=== Given instruction ===
Please rewrite all the records with "collectors" changed to "collected by" and every other part left the same. Omit the pictures from your answer.
+ + + +
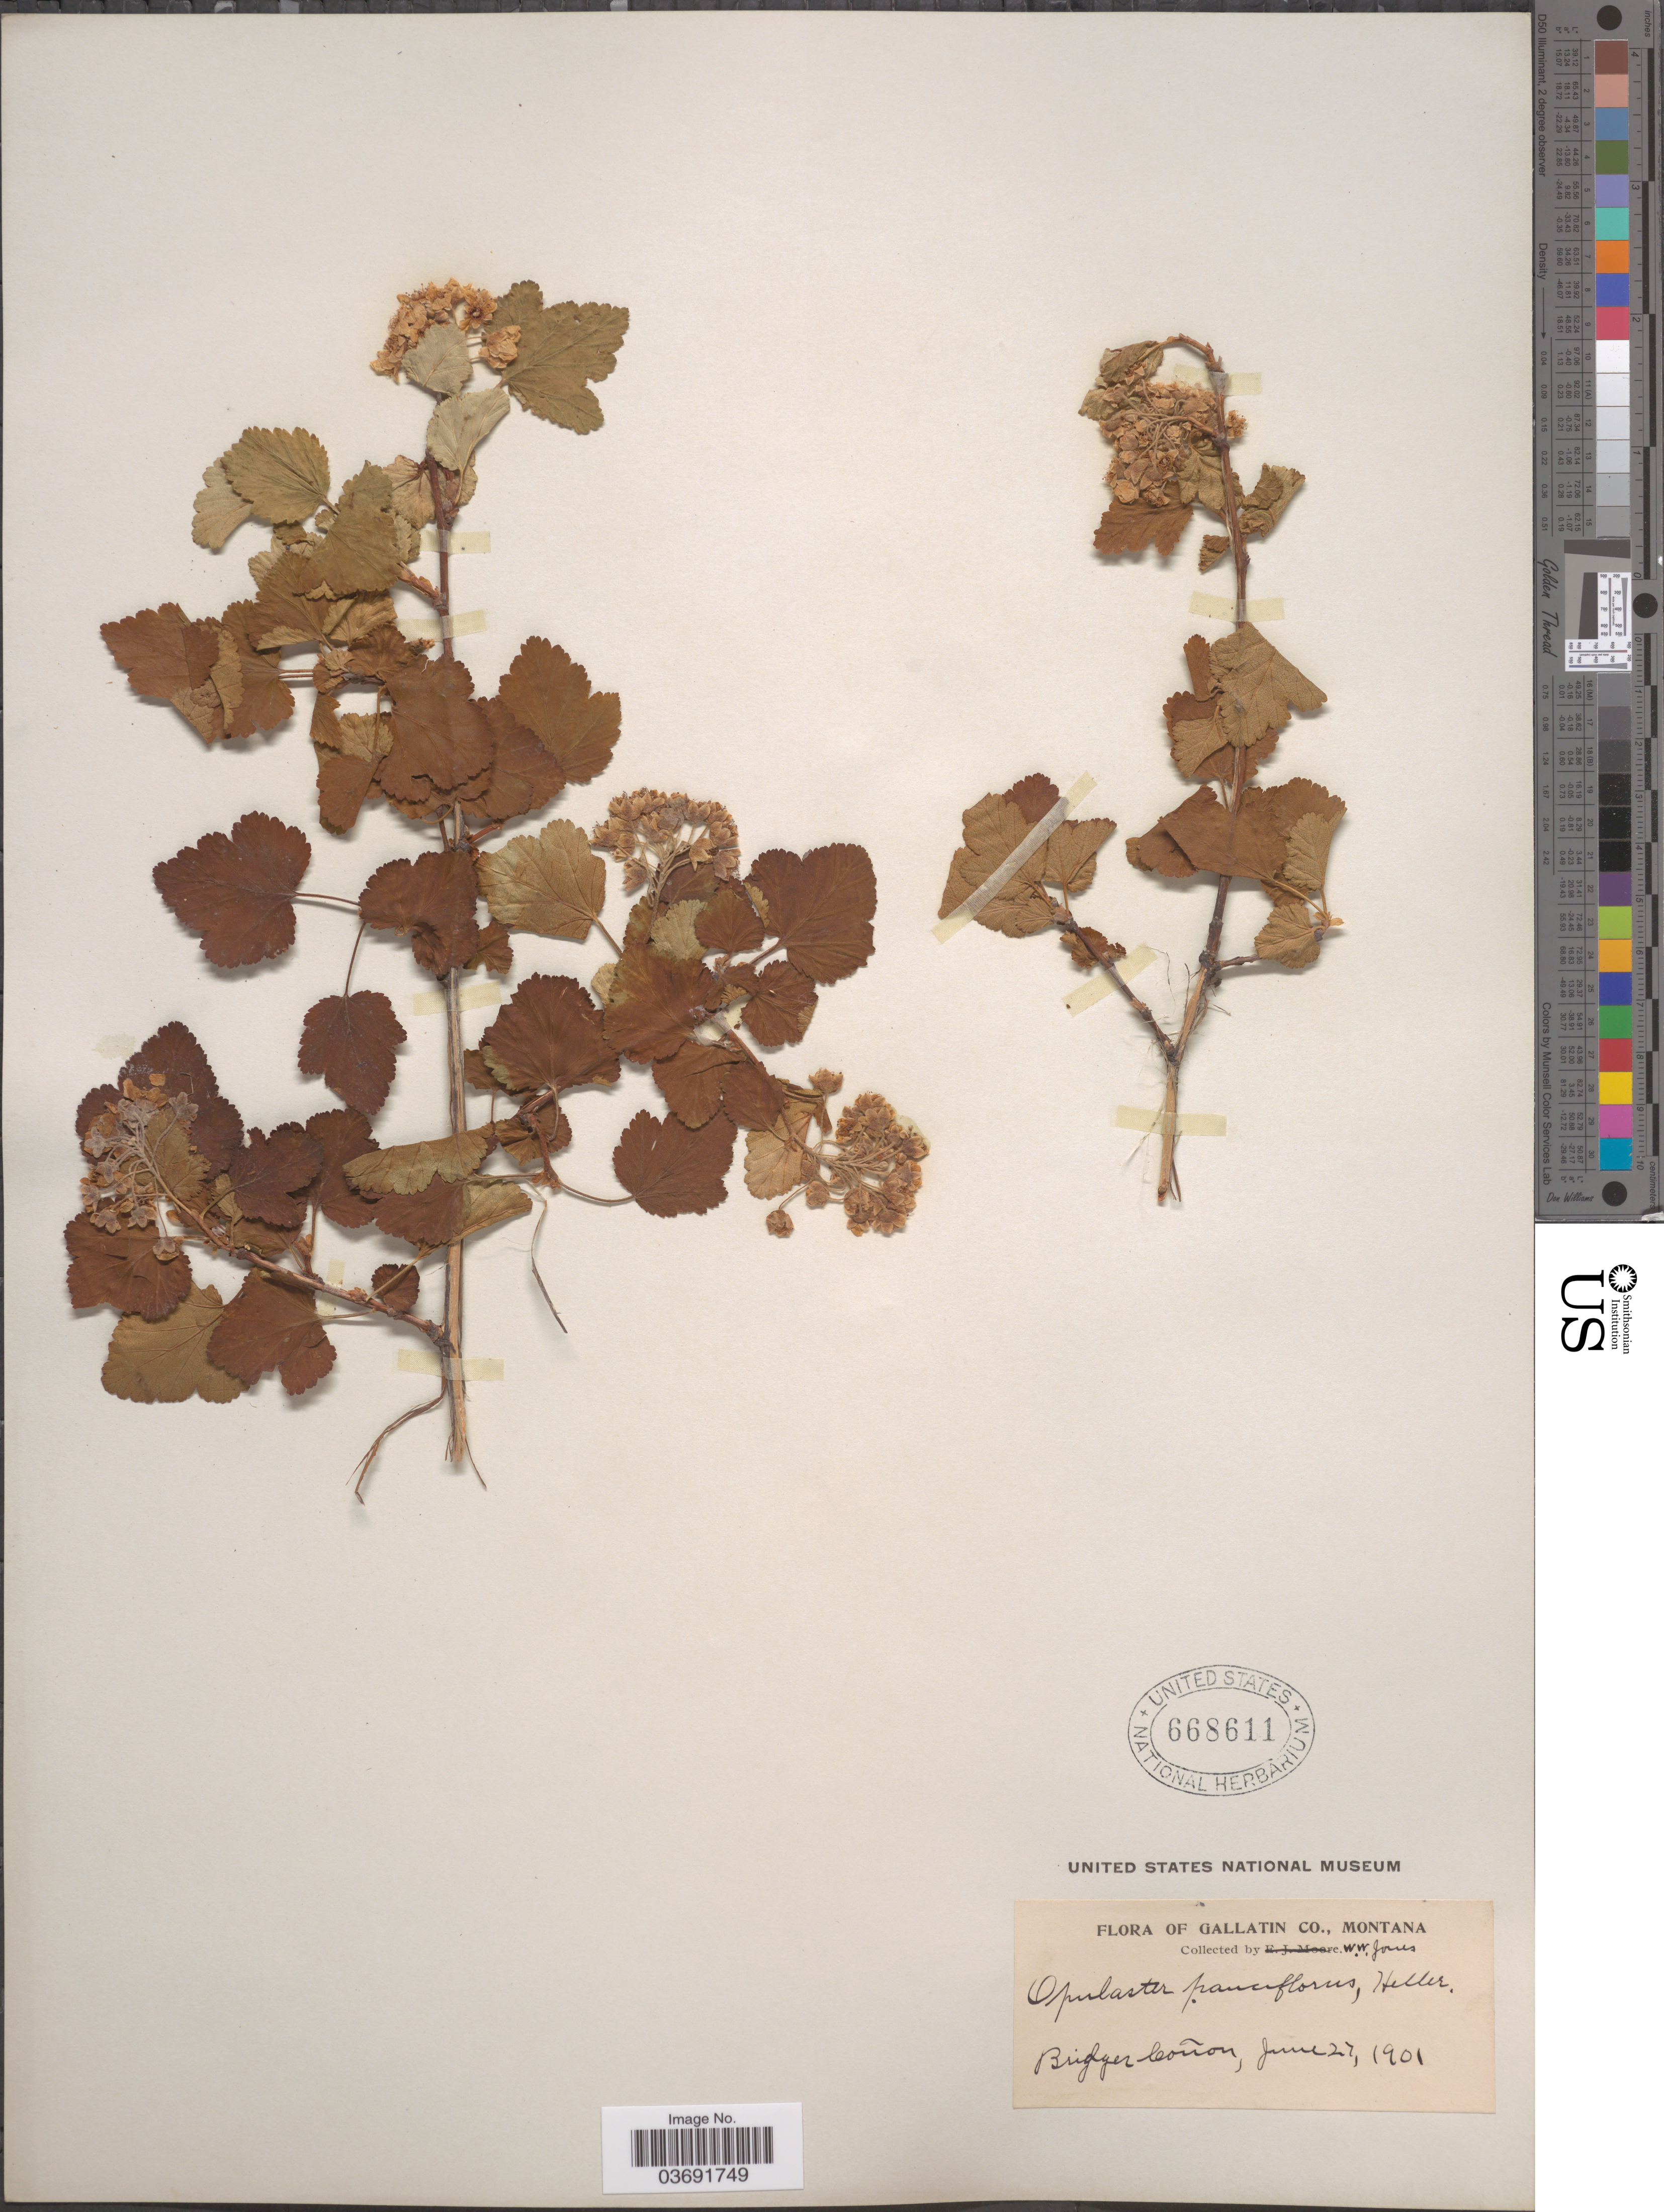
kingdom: Plantae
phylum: Tracheophyta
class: Magnoliopsida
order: Rosales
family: Rosaceae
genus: Physocarpus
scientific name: Physocarpus malvaceus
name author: (Greene) Kuntze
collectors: W. W. Jones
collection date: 1901-06-27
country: United States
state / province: Montana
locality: Gallatin Co. Bridger Cañon.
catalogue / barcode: US 668611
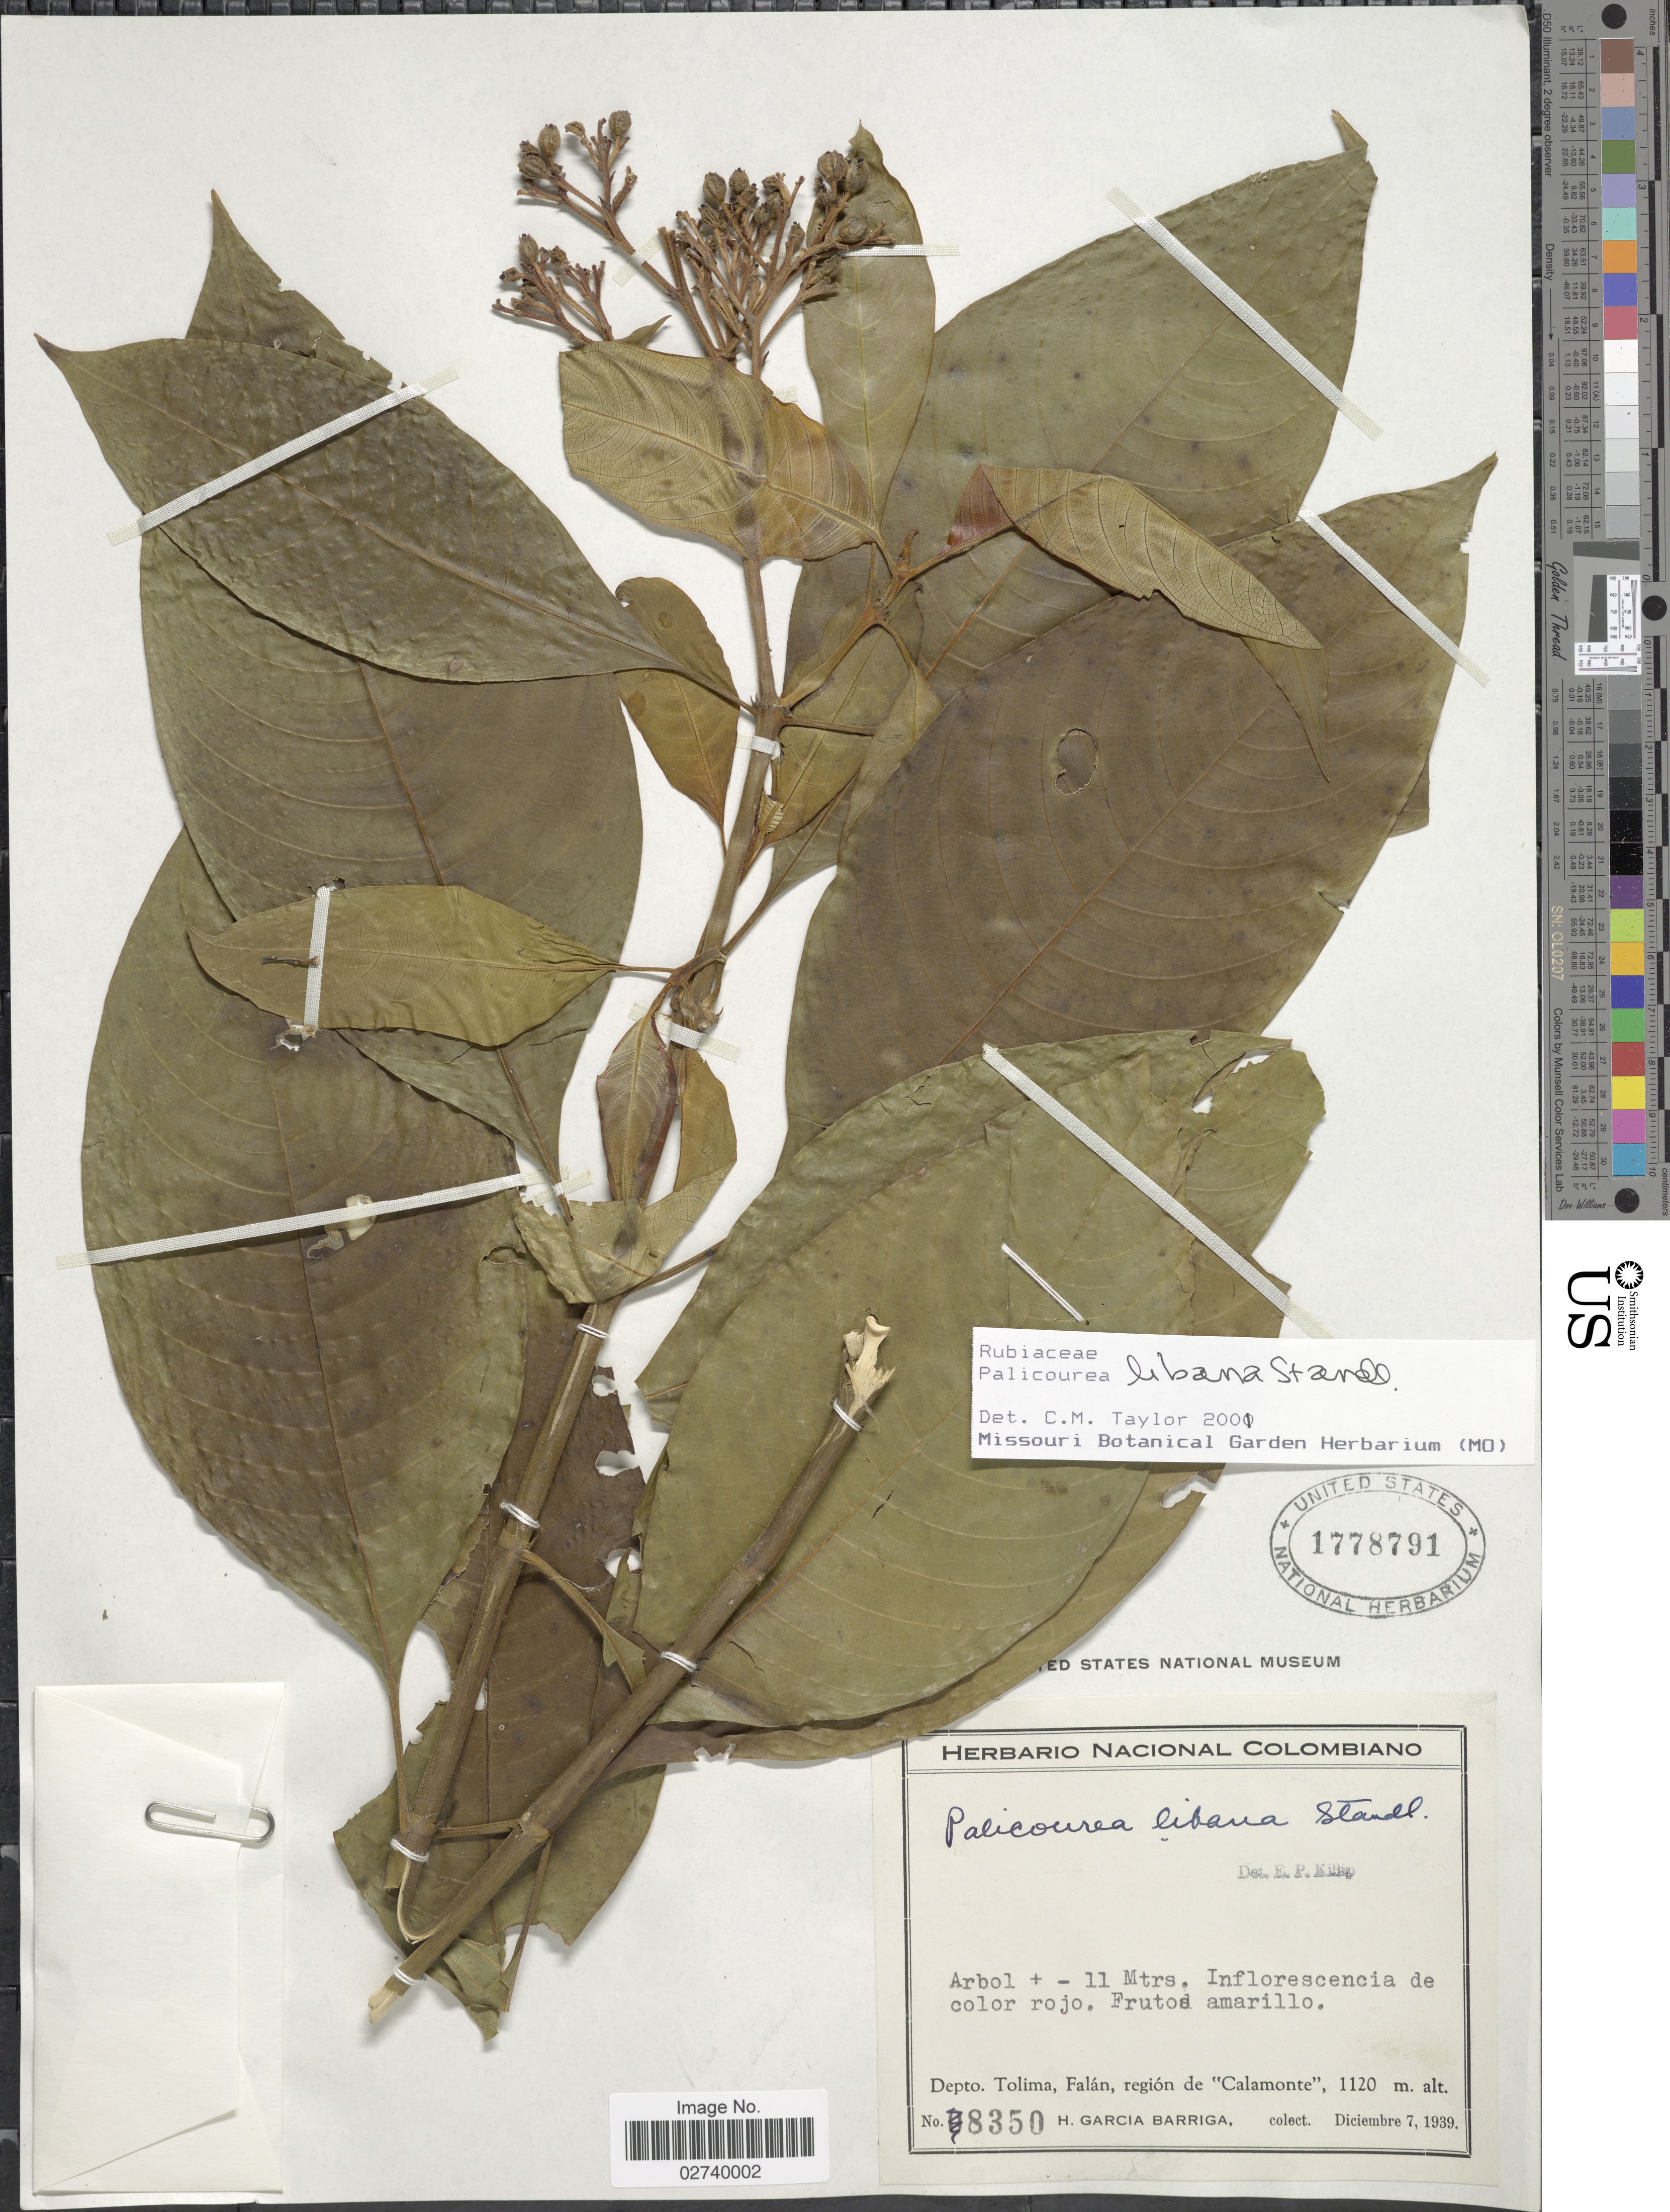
+ + + +
=== In response ===
kingdom: Plantae
phylum: Tracheophyta
class: Magnoliopsida
order: Rosales
family: Rosaceae
genus: Physocarpus
scientific name: Physocarpus malvaceus
name author: (Greene) Kuntze
collected by: W. W. Jones
collection date: 1901-06-27
country: United States
state / province: Montana
locality: Gallatin Co. Bridger Cañon.
catalogue / barcode: US 668611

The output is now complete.